Make sure you find the best values matching your particular needs.

Note

The setting “Performance tuning” just above the advanced yaml configuration within the output definition will be set to custom, if you add such values into the advanced yaml configuration.

Memory / RAM settings¶

Keep Satellite accessible

In some environments, Elastic Agent integrations can unexpectedly consume excessive memory due to different reasons. When this happens, the Linux Kernel may invoke the OoM (Out of Memory) killer of systemd, terminating the Elastic Agent service and usually, disrupting data ingestion.
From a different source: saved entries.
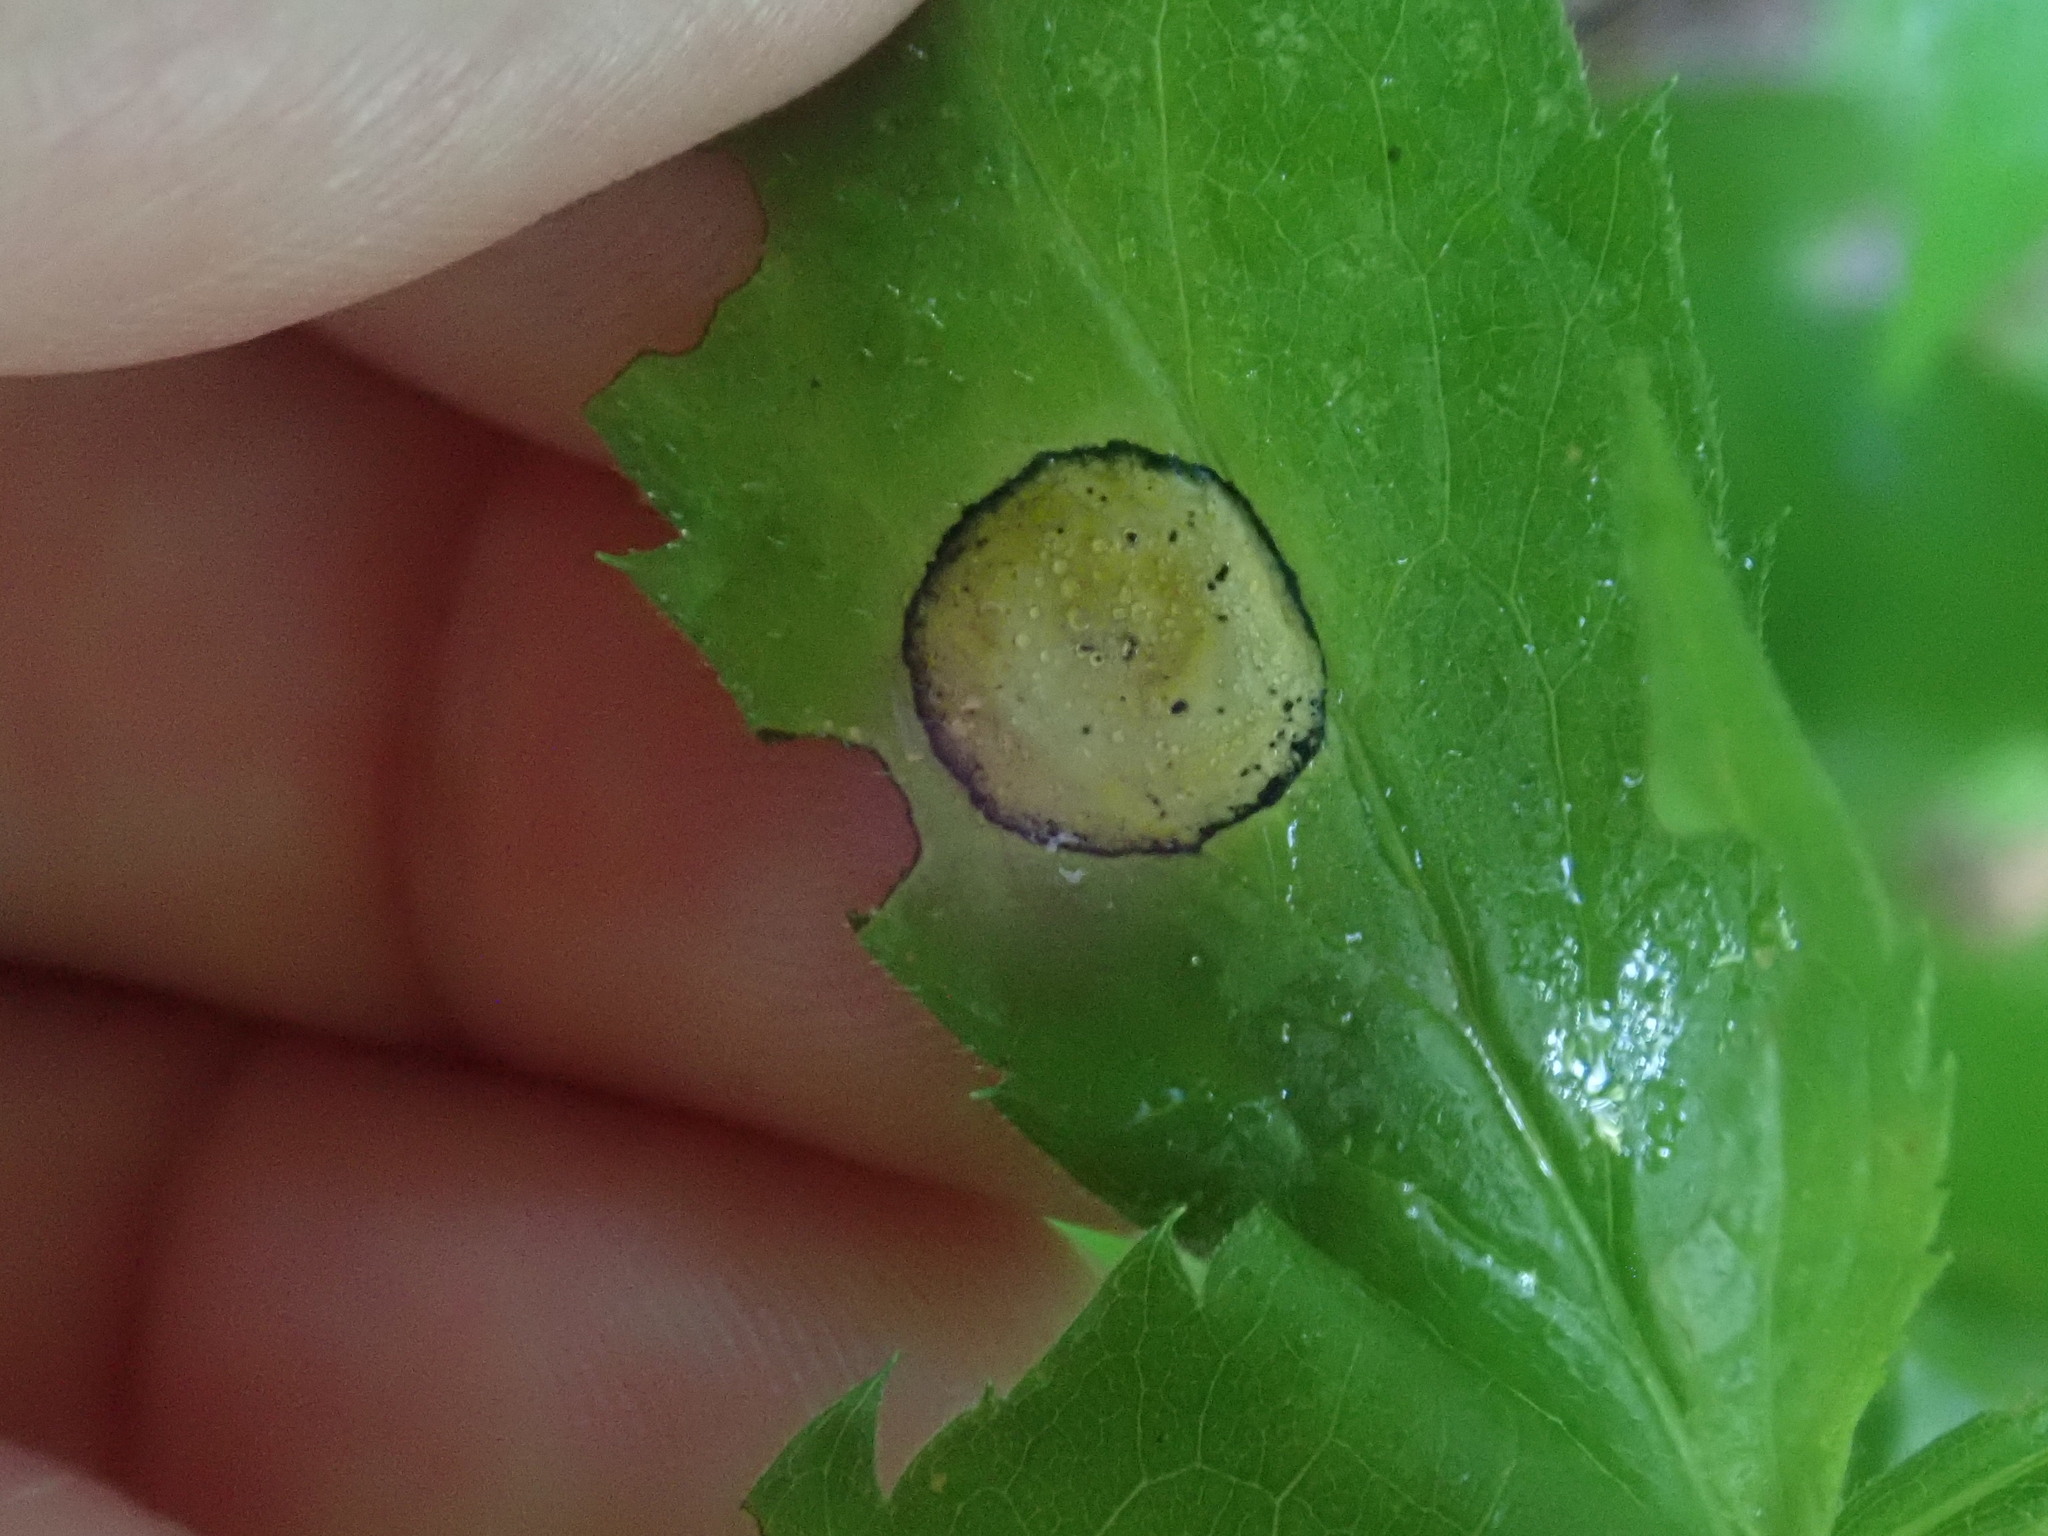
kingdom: Animalia
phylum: Arthropoda
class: Insecta
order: Diptera
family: Cecidomyiidae
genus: Asteromyia
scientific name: Asteromyia carbonifera
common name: Carbonifera goldenrod gall midge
To avoid the Agent being terminated when exceeding available memory, follow the tips described on our blog.

Choose your license

If you’re using Elastic under the Enterprise licence, GB of RAM are the basis of licensing, and not the number of nodes. Hence, you should consider the type of license you’re using, and in case with Enterprise license make sure the memory is enough to be distributed properly between the nodes depending on your infrastructure.

Elasticsearch Index Recovery Settings¶

During the process of index recovery on a NetEye cluster, default settings of Elasticsearch may not appear optimal.

The default limit is set to the following values:

{
    "max_concurrent_operations": "1",
    "max_bytes_per_sec": "40mb"
}

which means that the reallocation of indices may appear to be slow when node leaves the Elasticsearch cluster. Default settings may under-utilize the internal cluster network bandwidth, so it is recommended to update the settings dynamically using the cluster update settings API call:

/usr/share/neteye/elasticsearch/scripts/es_curl.sh -XPUT -H 'content-type: application/json' https://elasticsearch.neteyelocal:9200/_cluster/settings -d '{
  "persistent" : {
    "indices.recovery.max_bytes_per_sec" : "100mb",
    "indices.recovery.max_concurrent_operations": 2
  }
}'

This dynamic setting will apply the same limit on every node in the Cluster.

For a NetEye Elastic Stack module it is required to have a 10GB/s Private connection for the Cluster, with all the nodes having the same capabilities.

When updating the settings, the max_bytes_per_sec value should be set to max 50% of the private network bandwidth if Operative nodes are also Elastic Data. In case Operative Nodes are not Data Nodes (i.e. all the data are stored on Elastic Data-only Nodes) the value can go up to 95% of the bandwidth.

The max_concurrent_operations value is recommended to be set to 2, and can be increased (e.g. 4) for larger clusters.

You can find more details in the official documentation.